• DATA FOR THIS EXERCISE:
________

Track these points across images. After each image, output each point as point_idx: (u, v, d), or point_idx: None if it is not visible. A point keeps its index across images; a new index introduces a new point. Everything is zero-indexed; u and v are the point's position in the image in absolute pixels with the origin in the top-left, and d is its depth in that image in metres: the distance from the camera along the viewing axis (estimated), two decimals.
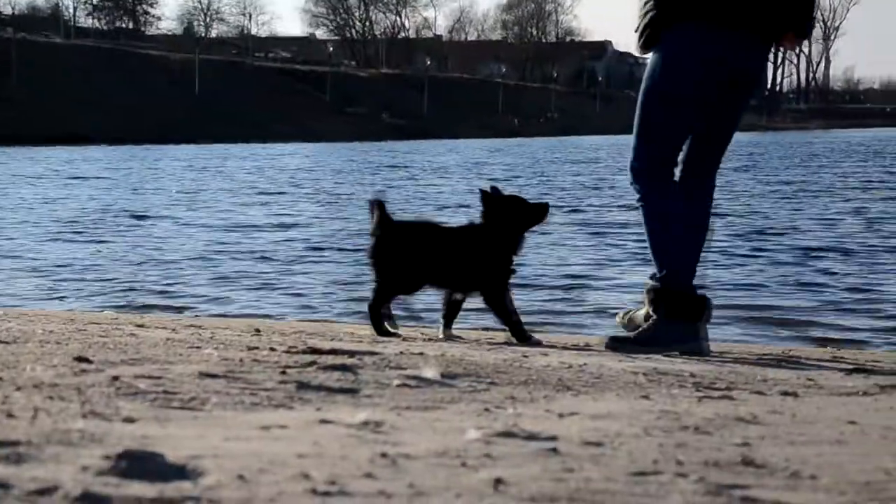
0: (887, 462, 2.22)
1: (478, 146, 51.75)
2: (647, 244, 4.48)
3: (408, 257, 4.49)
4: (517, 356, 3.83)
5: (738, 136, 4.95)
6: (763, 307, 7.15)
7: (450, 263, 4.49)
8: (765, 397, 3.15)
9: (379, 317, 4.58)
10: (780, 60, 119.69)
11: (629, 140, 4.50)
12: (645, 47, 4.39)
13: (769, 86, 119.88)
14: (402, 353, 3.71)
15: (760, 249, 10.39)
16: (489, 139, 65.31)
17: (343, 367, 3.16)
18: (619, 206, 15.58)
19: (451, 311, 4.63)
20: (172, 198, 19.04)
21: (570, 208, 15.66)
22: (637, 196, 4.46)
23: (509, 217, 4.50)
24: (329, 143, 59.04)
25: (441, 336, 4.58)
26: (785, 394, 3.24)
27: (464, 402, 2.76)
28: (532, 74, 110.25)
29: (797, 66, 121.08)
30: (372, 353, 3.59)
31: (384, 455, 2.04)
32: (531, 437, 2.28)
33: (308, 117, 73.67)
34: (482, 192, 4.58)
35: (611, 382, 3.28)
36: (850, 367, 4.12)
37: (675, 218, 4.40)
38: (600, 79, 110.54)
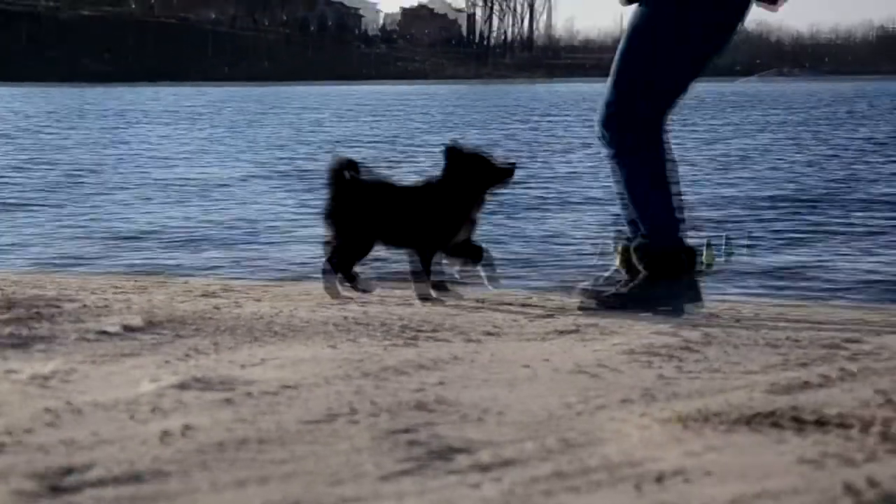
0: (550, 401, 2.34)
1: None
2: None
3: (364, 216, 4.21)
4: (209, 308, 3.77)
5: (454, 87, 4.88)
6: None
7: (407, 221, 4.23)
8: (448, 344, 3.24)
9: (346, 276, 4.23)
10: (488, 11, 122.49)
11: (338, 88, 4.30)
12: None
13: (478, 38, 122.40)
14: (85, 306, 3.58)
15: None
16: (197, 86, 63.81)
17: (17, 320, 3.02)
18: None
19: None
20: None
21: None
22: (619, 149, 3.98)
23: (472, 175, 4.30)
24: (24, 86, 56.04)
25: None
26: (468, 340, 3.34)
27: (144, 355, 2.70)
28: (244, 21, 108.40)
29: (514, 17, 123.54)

________

• HOW TO COMPLETE THIS TASK:
With images omitted, retype the data word for word.

• OUTPUT FOR THIS TASK:
Track these points across images. After each image, output each point as point_idx: (u, v, d), or point_idx: None if it is not visible. A point keeps its index across images; a new index introduces a new point. Everything is zero-indexed; u and v are the point's position in the image in absolute pixels with the origin in the top-left, and d is its depth in that image in metres: the distance from the camera along the viewing axis (estimated), two decimals.
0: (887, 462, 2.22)
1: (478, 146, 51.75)
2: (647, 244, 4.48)
3: (408, 257, 4.49)
4: (517, 356, 3.83)
5: (738, 136, 4.95)
6: (763, 307, 7.15)
7: (450, 263, 4.49)
8: (765, 397, 3.15)
9: (379, 317, 4.58)
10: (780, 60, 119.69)
11: (629, 140, 4.50)
12: (645, 47, 4.39)
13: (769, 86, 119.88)
14: (402, 353, 3.71)
15: (760, 249, 10.39)
16: (489, 139, 65.31)
17: (343, 367, 3.16)
18: (619, 206, 15.58)
19: (451, 311, 4.63)
20: (172, 198, 19.04)
21: (570, 208, 15.66)
22: (637, 196, 4.46)
23: (509, 217, 4.50)
24: (329, 143, 59.04)
25: (441, 336, 4.58)
26: (785, 394, 3.24)
27: (464, 402, 2.76)
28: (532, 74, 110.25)
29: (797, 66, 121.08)
30: (372, 353, 3.59)
31: (384, 455, 2.04)
32: (531, 437, 2.28)
33: (308, 117, 73.67)
34: (482, 192, 4.58)
35: (611, 382, 3.28)
36: (850, 367, 4.12)
37: (675, 218, 4.40)
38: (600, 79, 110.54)
0: (550, 401, 2.34)
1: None
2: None
3: (364, 216, 4.21)
4: (209, 308, 3.77)
5: (454, 87, 4.88)
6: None
7: (407, 221, 4.23)
8: (448, 344, 3.24)
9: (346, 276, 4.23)
10: (488, 11, 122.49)
11: (338, 88, 4.30)
12: None
13: (478, 38, 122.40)
14: (85, 306, 3.58)
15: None
16: (197, 86, 63.81)
17: (17, 320, 3.02)
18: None
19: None
20: None
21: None
22: (619, 149, 3.98)
23: (472, 175, 4.30)
24: (24, 86, 56.04)
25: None
26: (468, 340, 3.34)
27: (144, 355, 2.70)
28: (244, 21, 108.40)
29: (514, 17, 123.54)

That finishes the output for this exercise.